Diese Umorientierung fällt insbesondere im mittleren Stück aus op. 11 ins Auge, das gleichzeitig eine Vielzahl „traditioneller“ Formelemente aufgreift, was das Erfassen der Struktur erleichtert. Dazu zählt die im Terzabstand wie ein Ostinato mäandernde Bassbewegung ebenso wie die prägnante Figur aus vier Akkorden im vierten Takt, aus denen Schönberg konsequent alle weiteren Motive ableitet. Leise Töne bis hin zum vierfachen Pianissimo herrschen vor, ein Ausbruch mit mächtigen Trillerketten in gleichsam bester pianistischer Manier zeigt jedoch, dass die spätromantische Attitüde noch nicht vollständig abgelegt ist.
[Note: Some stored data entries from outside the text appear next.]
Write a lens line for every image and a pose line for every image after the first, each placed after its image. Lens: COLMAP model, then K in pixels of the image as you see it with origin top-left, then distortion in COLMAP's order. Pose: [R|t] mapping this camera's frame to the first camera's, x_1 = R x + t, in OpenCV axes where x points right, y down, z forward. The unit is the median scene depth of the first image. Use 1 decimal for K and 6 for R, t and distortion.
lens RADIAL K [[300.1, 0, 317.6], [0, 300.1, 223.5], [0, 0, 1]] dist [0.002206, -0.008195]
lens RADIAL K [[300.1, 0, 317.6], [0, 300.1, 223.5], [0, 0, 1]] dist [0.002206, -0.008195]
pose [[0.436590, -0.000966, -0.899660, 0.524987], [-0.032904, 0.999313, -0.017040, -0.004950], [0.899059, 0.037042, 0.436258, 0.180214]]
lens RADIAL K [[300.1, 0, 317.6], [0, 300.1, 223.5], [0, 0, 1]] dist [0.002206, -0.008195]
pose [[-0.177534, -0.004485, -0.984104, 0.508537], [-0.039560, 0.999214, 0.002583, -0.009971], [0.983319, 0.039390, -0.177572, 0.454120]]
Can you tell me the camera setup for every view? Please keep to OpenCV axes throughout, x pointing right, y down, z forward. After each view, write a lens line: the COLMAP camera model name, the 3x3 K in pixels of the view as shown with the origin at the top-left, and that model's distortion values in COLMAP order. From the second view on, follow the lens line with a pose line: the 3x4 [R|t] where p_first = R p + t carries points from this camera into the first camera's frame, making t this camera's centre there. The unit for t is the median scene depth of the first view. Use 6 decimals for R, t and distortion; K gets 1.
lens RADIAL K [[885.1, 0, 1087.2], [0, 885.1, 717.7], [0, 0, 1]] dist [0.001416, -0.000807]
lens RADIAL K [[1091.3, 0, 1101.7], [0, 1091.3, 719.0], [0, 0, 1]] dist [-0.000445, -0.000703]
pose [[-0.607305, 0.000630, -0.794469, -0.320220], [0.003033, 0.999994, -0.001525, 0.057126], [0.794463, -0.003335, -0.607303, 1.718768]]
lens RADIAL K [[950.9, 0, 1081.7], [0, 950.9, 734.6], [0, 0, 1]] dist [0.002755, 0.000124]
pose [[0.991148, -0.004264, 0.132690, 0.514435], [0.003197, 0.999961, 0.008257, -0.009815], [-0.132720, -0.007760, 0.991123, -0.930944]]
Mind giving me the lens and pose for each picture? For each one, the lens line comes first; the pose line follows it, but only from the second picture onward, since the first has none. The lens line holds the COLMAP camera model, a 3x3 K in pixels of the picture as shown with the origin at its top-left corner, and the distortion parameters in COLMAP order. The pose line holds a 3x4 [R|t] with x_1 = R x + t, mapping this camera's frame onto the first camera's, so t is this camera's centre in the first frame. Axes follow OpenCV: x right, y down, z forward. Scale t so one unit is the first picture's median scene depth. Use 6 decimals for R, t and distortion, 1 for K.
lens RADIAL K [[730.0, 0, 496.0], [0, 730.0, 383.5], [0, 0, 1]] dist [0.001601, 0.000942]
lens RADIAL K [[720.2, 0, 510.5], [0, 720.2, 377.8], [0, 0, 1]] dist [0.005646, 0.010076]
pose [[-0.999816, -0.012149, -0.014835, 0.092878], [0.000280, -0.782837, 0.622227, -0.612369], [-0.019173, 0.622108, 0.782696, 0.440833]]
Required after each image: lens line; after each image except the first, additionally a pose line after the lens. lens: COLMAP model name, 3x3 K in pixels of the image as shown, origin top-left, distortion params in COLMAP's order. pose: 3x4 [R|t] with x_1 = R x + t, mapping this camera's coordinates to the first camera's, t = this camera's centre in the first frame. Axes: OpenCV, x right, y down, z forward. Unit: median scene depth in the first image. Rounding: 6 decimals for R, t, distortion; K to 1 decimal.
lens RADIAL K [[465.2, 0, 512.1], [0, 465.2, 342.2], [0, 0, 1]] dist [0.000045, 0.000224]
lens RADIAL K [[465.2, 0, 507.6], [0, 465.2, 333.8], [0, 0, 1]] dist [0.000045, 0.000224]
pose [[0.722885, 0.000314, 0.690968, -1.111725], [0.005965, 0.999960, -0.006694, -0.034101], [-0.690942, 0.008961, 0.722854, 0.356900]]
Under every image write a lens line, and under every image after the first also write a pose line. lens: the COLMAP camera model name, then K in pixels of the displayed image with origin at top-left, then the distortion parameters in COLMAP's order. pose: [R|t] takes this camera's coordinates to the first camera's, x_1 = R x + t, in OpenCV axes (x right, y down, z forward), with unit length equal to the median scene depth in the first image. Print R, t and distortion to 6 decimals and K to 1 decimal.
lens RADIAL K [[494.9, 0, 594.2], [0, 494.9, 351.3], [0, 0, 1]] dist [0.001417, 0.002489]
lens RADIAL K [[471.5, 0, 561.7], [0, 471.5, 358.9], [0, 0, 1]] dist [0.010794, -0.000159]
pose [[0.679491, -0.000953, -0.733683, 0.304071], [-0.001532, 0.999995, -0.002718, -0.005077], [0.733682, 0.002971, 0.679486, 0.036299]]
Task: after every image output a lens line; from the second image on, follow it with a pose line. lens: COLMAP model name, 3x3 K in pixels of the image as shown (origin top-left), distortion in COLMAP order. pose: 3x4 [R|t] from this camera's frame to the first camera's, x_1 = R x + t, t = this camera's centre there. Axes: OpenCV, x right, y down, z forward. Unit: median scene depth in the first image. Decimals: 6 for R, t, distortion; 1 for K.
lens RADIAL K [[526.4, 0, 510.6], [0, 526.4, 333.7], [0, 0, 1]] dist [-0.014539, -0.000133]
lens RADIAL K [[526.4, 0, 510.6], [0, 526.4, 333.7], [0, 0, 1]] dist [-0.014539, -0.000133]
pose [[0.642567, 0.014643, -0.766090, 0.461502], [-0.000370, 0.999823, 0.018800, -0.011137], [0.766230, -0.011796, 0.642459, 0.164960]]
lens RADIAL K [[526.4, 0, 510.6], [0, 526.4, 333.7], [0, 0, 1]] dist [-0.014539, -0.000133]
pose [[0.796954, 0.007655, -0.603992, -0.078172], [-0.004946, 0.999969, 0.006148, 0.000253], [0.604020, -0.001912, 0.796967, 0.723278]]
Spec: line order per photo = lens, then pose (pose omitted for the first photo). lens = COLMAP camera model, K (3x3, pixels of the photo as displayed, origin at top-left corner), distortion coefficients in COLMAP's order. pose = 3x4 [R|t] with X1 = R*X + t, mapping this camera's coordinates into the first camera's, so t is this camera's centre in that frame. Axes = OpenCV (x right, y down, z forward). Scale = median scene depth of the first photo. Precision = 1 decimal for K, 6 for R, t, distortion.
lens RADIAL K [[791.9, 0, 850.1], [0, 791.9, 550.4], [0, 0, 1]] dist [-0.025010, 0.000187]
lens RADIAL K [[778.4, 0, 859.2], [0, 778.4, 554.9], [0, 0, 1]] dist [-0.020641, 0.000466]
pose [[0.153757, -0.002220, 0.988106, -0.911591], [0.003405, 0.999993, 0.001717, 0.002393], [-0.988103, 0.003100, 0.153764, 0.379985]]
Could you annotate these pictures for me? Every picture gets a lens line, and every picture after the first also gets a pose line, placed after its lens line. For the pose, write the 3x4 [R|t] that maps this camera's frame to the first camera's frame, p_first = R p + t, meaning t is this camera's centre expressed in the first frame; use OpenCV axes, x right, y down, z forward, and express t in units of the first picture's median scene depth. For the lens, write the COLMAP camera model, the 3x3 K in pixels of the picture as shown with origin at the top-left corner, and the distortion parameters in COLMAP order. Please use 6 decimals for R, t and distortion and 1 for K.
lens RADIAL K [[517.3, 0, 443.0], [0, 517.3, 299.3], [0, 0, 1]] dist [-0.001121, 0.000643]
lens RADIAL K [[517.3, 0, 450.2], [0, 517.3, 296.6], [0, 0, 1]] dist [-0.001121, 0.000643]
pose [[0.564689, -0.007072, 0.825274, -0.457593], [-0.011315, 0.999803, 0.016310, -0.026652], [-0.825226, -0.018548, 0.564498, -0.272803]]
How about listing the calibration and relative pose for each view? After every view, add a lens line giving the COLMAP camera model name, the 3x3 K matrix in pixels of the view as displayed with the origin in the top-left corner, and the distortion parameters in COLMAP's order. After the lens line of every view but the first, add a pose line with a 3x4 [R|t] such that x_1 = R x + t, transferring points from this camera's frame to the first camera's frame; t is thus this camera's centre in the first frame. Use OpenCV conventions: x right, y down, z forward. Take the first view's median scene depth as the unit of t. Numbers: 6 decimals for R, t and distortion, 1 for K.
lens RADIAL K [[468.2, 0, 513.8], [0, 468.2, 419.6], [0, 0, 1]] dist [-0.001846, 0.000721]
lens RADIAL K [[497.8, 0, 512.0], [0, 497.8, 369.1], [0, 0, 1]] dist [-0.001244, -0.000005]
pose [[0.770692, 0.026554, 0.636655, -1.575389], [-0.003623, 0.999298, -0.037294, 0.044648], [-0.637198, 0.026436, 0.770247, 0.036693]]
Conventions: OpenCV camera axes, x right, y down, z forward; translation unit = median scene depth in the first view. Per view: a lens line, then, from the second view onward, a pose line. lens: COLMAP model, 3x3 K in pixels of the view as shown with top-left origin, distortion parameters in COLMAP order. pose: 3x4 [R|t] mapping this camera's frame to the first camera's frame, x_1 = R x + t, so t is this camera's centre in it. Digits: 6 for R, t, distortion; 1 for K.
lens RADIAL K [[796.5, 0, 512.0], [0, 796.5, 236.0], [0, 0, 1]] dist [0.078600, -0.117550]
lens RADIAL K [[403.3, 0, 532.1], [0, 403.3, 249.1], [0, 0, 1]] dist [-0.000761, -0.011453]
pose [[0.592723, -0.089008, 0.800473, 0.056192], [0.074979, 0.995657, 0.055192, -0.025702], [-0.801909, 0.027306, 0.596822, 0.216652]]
Einen unüberhörbaren Schritt weiter geht Schönberg dann im letzten Stück von op. 11, das trotz seiner nur zweiminütigen Spieldauer ein Maximum an motivischen Fragmenten, an Dynamik und Ausdrucksformen zusammenzwingt.

Zwei Jahre später wendet sich der Komponist erneut dem Klavier zu – und vollzieht in den Sechs kleinen Klavierstücken op. 19 eine demonstrative Kehrtwendung. Auch wenn die Dissonanz als Grundprinzip nunmehr zur Regel wird: Jede expressive Äußerlichkeit kehrt sich bewusst nach innen, Reduktion und Konzentration sorgen dafür, dass der Umfang der sechs Miniaturen zwischen gerade einmal neun und 17 Takten liegt. Und dennoch ist das Klangspektrum erstaunlich groß. „Psychogramme des Unbewussten“ hat der Berliner Kritiker und Schönberg-Biograph Hans Heinz Stuckenschmidt diese Kompositionen zurecht genannt.

Erinnert das erste (und umfangreichste) der sechs Stücke im Duktus noch am ehesten an op. 11, ist das zweite – kaum weniger konsequent als bei Brahms – ganz allein auf das Terz-Intervall konzentriert. Nummer 3 spielt mit dem Gegensatz zwischen ForteAkkorden in der rechten und Pianissimo-Oktaven in der linken Hand. Das vierte Stück überrascht durch die schroffe Konfrontation von zartem Beginn und „Martellato“-Attacken in den letzten Takten. In Nummer 5 wird die zarte Stimmung bis zum Ende durchgehalten. Einen Sonderstatus nimmt das mehrere Monate nach den übrigen entstandene Schlussstück ein, das in der Aneinanderreihung leisester Akkorde an den Grenzen zur akustischen Auflösung steht. Den biographischen Hintergrund dazu bildet der Tod Gustav Mahlers im Juni 1911, dem Schönberg hier ein fast klangloses Epitaph widmete. Die Uraufführung von op. 19 fand in Berlin statt: Am 4. Februar 1912 erklang das Werk erstmals im Harmonium-Saal im Stadtteil Tiergarten, zusammen mit den Orchesterstücken op. 16 in einer Fassung für zwei Klaviere.